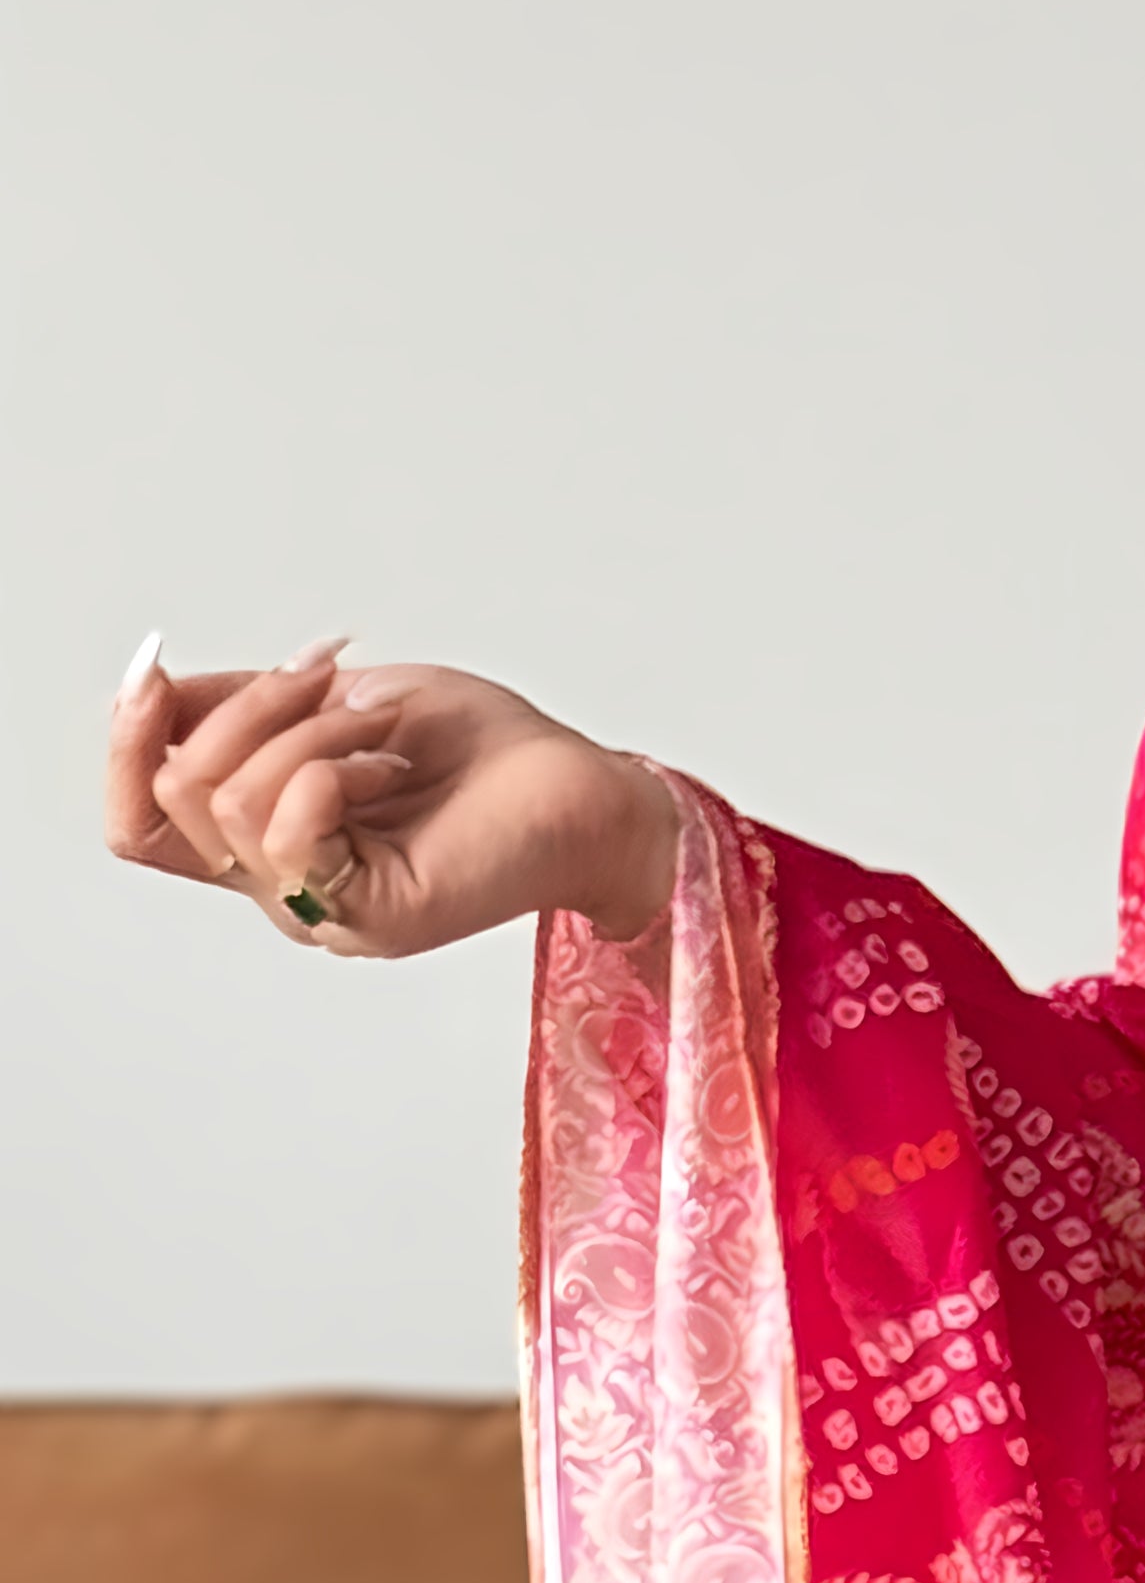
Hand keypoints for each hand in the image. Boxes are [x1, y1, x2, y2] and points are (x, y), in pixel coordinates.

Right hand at [104, 636, 676, 955]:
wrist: (582, 788)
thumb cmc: (482, 751)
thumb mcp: (335, 703)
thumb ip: (244, 709)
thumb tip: (155, 689)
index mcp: (270, 841)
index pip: (140, 824)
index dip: (124, 743)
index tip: (157, 665)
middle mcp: (287, 887)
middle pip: (179, 794)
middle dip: (245, 706)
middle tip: (331, 676)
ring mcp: (329, 911)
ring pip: (234, 804)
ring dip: (305, 729)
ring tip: (379, 725)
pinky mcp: (374, 917)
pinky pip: (292, 834)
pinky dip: (328, 769)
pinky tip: (385, 762)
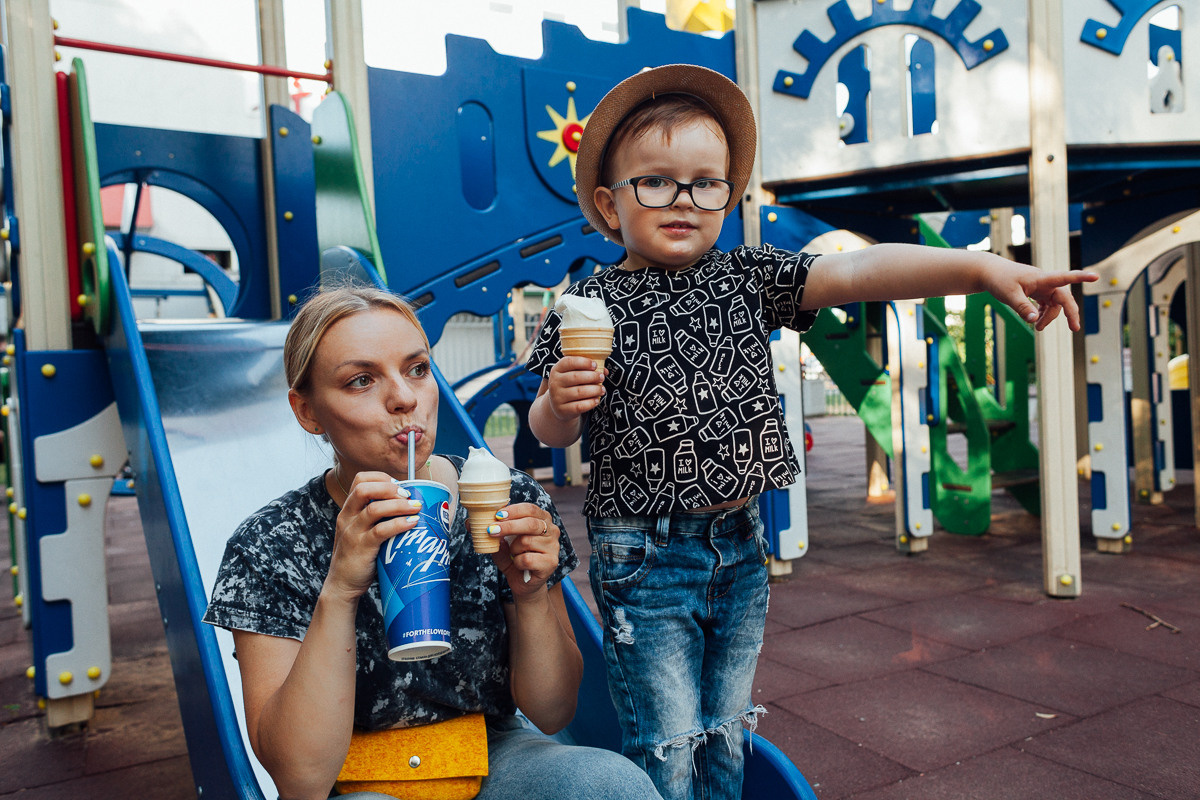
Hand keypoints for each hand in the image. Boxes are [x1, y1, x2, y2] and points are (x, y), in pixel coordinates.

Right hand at [324, 471, 422, 600]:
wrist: (342, 584)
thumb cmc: (360, 555)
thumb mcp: (363, 531)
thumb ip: (380, 518)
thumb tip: (412, 506)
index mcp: (348, 510)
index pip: (360, 480)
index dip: (382, 478)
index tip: (400, 485)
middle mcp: (348, 517)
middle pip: (364, 489)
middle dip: (389, 487)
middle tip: (408, 495)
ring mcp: (353, 532)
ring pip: (374, 509)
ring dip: (399, 505)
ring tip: (416, 508)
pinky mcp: (361, 548)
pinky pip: (380, 531)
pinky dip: (399, 524)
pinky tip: (412, 523)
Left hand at [486, 503, 559, 596]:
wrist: (525, 584)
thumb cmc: (514, 558)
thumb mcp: (501, 544)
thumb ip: (491, 533)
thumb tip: (470, 523)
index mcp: (542, 519)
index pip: (530, 509)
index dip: (513, 511)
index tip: (497, 515)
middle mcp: (552, 530)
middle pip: (530, 523)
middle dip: (509, 526)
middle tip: (491, 530)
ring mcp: (553, 546)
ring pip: (527, 541)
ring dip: (513, 549)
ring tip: (513, 554)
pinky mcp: (551, 562)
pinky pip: (527, 559)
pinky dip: (517, 562)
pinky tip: (519, 565)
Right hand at [546, 356, 604, 421]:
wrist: (559, 406)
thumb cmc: (570, 386)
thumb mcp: (574, 374)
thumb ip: (587, 369)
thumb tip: (604, 370)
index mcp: (556, 370)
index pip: (569, 362)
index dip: (583, 362)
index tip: (595, 365)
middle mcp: (554, 383)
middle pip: (575, 377)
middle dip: (592, 376)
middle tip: (601, 377)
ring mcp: (557, 397)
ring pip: (579, 392)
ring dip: (595, 390)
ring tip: (602, 389)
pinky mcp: (562, 410)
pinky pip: (580, 406)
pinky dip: (591, 402)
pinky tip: (597, 400)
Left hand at [986, 262, 1098, 330]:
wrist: (989, 272)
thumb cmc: (999, 280)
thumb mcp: (1009, 295)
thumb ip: (1022, 307)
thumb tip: (1034, 320)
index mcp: (1041, 278)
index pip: (1064, 277)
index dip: (1080, 277)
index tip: (1095, 276)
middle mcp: (1044, 282)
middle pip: (1063, 297)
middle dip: (1070, 312)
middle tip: (1074, 329)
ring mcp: (1041, 287)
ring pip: (1054, 304)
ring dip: (1049, 317)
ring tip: (1038, 328)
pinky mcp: (1036, 292)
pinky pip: (1046, 304)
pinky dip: (1043, 314)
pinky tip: (1036, 321)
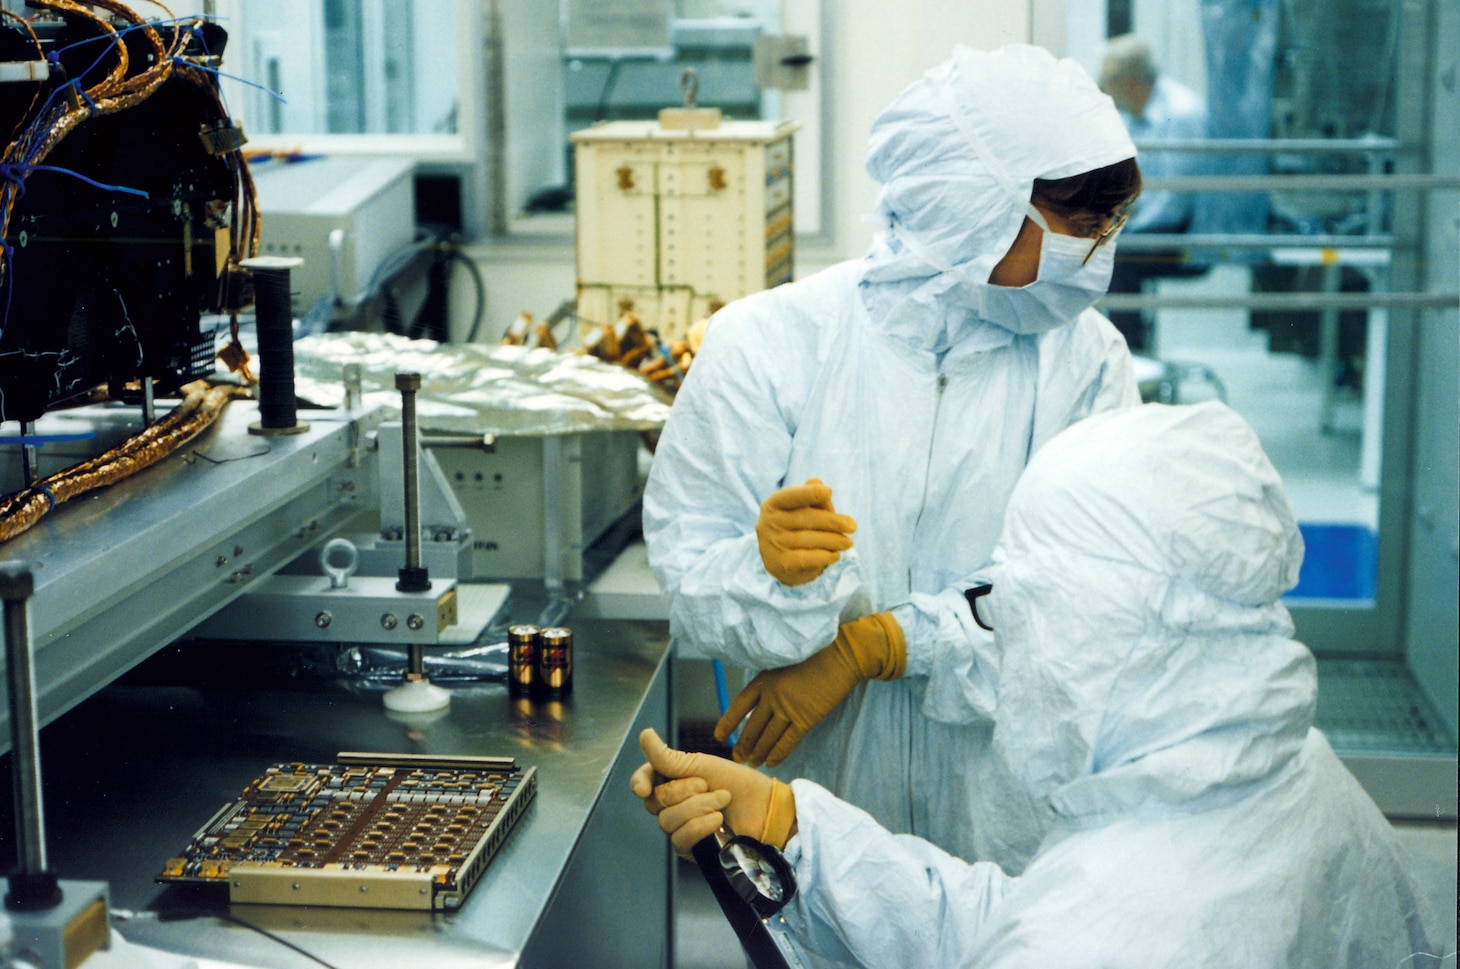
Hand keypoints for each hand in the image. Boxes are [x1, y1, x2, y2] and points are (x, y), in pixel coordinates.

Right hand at [630, 729, 796, 856]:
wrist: (765, 809)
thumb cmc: (739, 784)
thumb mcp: (703, 766)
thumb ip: (669, 758)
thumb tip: (644, 735)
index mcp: (673, 780)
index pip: (643, 781)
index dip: (640, 782)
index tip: (643, 788)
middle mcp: (672, 804)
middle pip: (655, 801)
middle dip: (683, 791)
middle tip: (707, 785)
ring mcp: (680, 827)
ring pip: (667, 821)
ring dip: (698, 808)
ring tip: (722, 802)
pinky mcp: (690, 848)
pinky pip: (680, 839)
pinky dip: (700, 826)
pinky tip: (718, 821)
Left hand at [715, 612, 905, 766]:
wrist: (840, 656)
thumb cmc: (814, 657)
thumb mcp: (783, 665)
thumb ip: (770, 685)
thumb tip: (760, 708)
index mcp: (763, 680)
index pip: (739, 706)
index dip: (728, 723)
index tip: (719, 736)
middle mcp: (772, 696)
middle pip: (752, 727)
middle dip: (743, 745)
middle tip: (738, 758)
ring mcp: (788, 708)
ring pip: (767, 738)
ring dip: (758, 753)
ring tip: (753, 764)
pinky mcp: (806, 718)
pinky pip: (787, 742)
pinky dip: (777, 754)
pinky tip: (771, 762)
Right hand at [755, 479, 856, 584]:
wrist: (780, 561)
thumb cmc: (798, 526)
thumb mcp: (805, 509)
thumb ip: (813, 497)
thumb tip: (817, 482)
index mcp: (774, 504)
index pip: (792, 496)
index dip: (809, 493)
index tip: (829, 492)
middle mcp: (768, 523)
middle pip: (806, 518)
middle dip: (832, 522)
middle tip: (853, 526)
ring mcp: (772, 544)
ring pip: (809, 539)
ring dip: (833, 541)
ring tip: (848, 543)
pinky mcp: (779, 564)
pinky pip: (806, 558)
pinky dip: (824, 556)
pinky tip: (835, 555)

---+---

▶ What the exercise asks:
From the records, copy out each line that includes the string "Right".

▶ Completed task:
Right hand at [104, 636, 676, 955]:
Right hand at [324, 471, 422, 600]:
Right hand at [546, 356, 604, 421]:
Right hand at [630, 729, 796, 856]:
Right hand at [755, 479, 856, 584]:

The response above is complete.